>> START Text section

Re-use of standard library across implementations

That openembedded manifest is wonderful.

1 Like

Perhaps, but honestly how many people actually ever navigate a CPython source checkout? And even if you do, what is the motivation to browse by file instead of by documentation? And doing it by physical directory makes any changes later more difficult compared to documentation changes. Basically you’re working against 29 years of development habits to get this changed. :grin:

But you’re assuming that’s something we want to promote. :wink: We already have enough issues with Linux distros like Debian leaving out stuff like venv so I’m not sure if we would want to promote having people claim they support Python while missing significant parts of the stdlib (MicroPython/CircuitPython get away with this since their execution environment is so different from CPython’s). I mean maybe we would be okay with promoting it, but we have not had that discussion.

Basically you would propose a PEP outlining how you would want things to change. E.g. do you want a different folder structure? Do you want to break the stdlib out to its own repository?

Yep! Make sure to read PEP 1 and PEP 12.

This thread is also highly relevant:

1 Like

IMO if you do split the standard library into (n) wheels, and get Python applications into the habit of declaring dependencies per standard library module, you could improve the Debian situation. You would detect the missing module before your application started. Imagine a https://pypi.org/project/shiv/ zip application but with a potential automatic pipx step on first run.

I don’t think that implication holds. Saving the developers of
DodgyPython the work of reimplementing the python-only part of the
stdlib does not mean they have to have write access.

And Windel Bouwman likewise objected:

The developers of DodgyPython can use the shared standard library, but
do not require write access to it. They can copy paste the folder into
their own sourcecode, or they could bundle it upon installer/package
creation.

But that’s precisely what they can do now. If they don’t have write
access, it’s not shared access, is it?

The status quo is that any Python implementation can re-use the Python
only parts of the std lib, all they need to do is “copy paste the
folder into their own sourcecode”, just as you say.

If that’s the only problem you want to solve, the Time Machine strikes
again and its already solved. (At least for the portion of the stdlib
that is in pure Python.)

>> END Text section
>> START Dataset

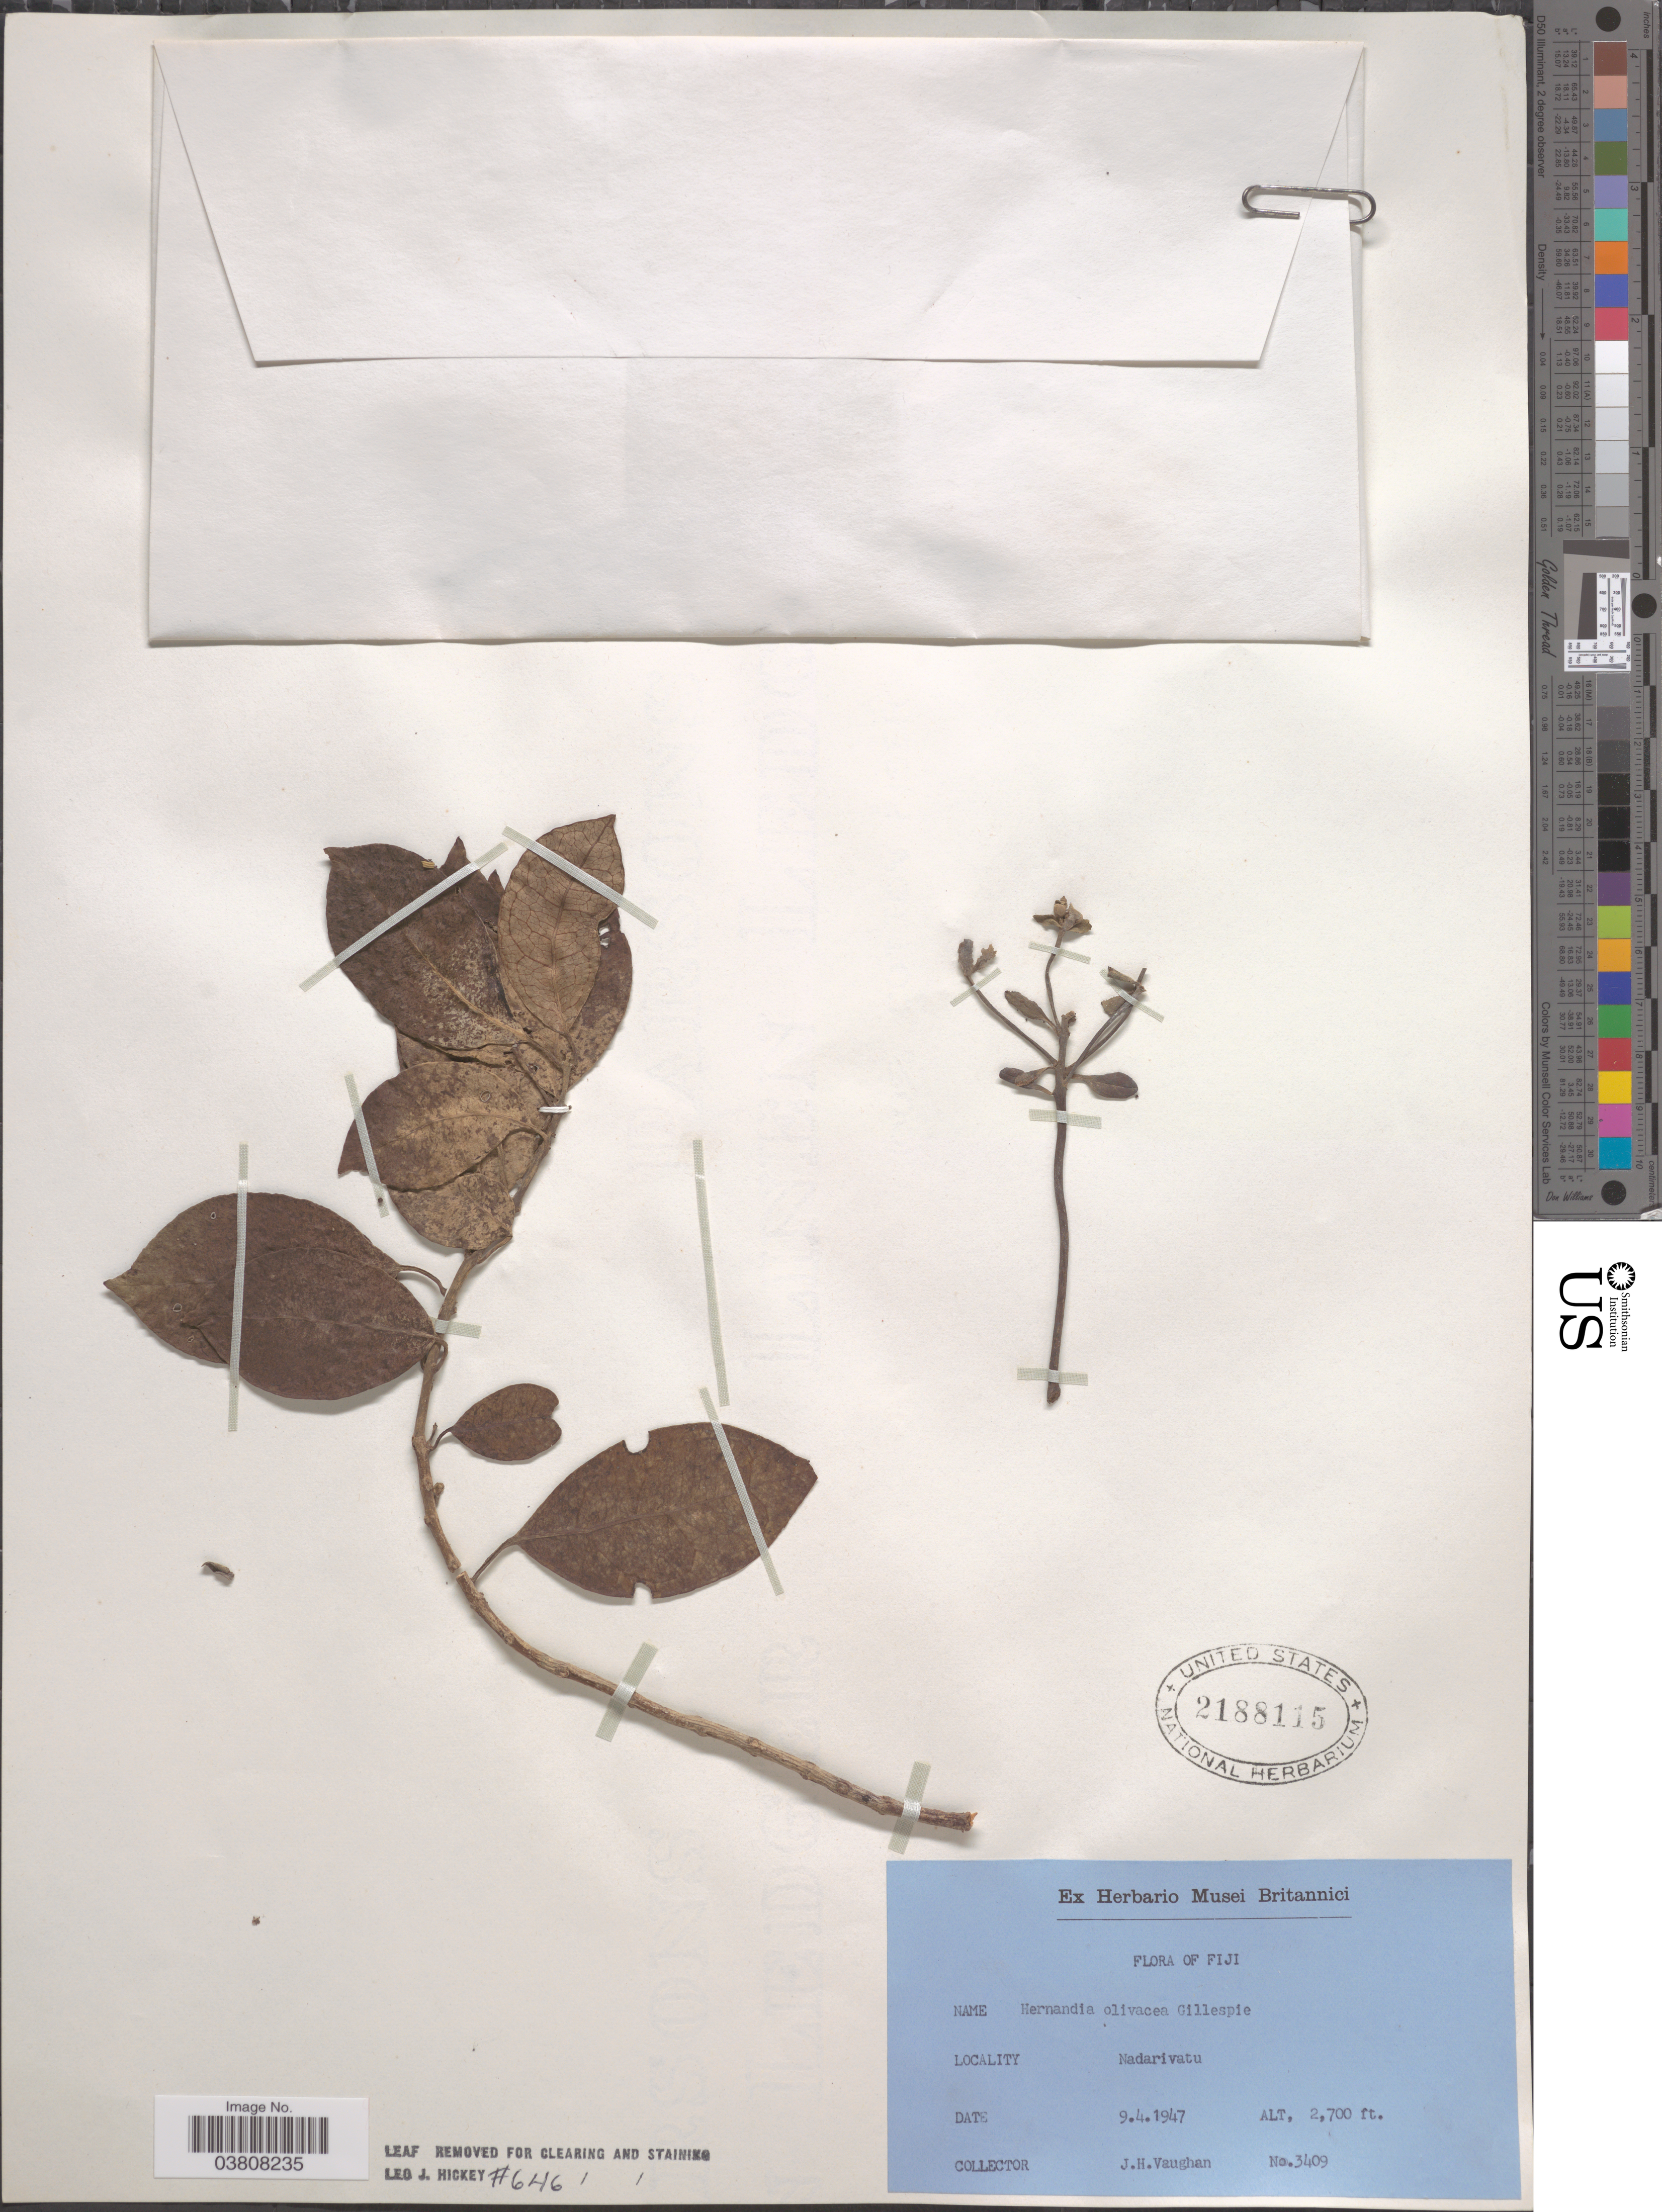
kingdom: Plantae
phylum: Tracheophyta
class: Magnoliopsida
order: Laurales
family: Hernandiaceae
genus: Hernandia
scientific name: Hernandia olivacea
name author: Gillespie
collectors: J. Vaughan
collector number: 3409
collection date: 1947-04-09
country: Fiji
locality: Nadarivatu.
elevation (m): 823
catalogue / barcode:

>> END Dataset

§ **Task set**
(a) Reproduce a passage of the thread on standard library re-use word for word, beginning at the words that contain "But that’s precisely" and stopping after "in pure Python.)".
(b) According to the thread on standard library re-use, which two PEPs should someone read before proposing a PEP?

§ **Outputs by task**
(a)
But that’s precisely what they can do now. If they don’t have write
access, it’s not shared access, is it?

The status quo is that any Python implementation can re-use the Python
only parts of the std lib, all they need to do is “copy paste the
folder into their own sourcecode”, just as you say.

If that’s the only problem you want to solve, the Time Machine strikes
again and its already solved. (At least for the portion of the stdlib
that is in pure Python.)

(b) PEP 1 and PEP 12.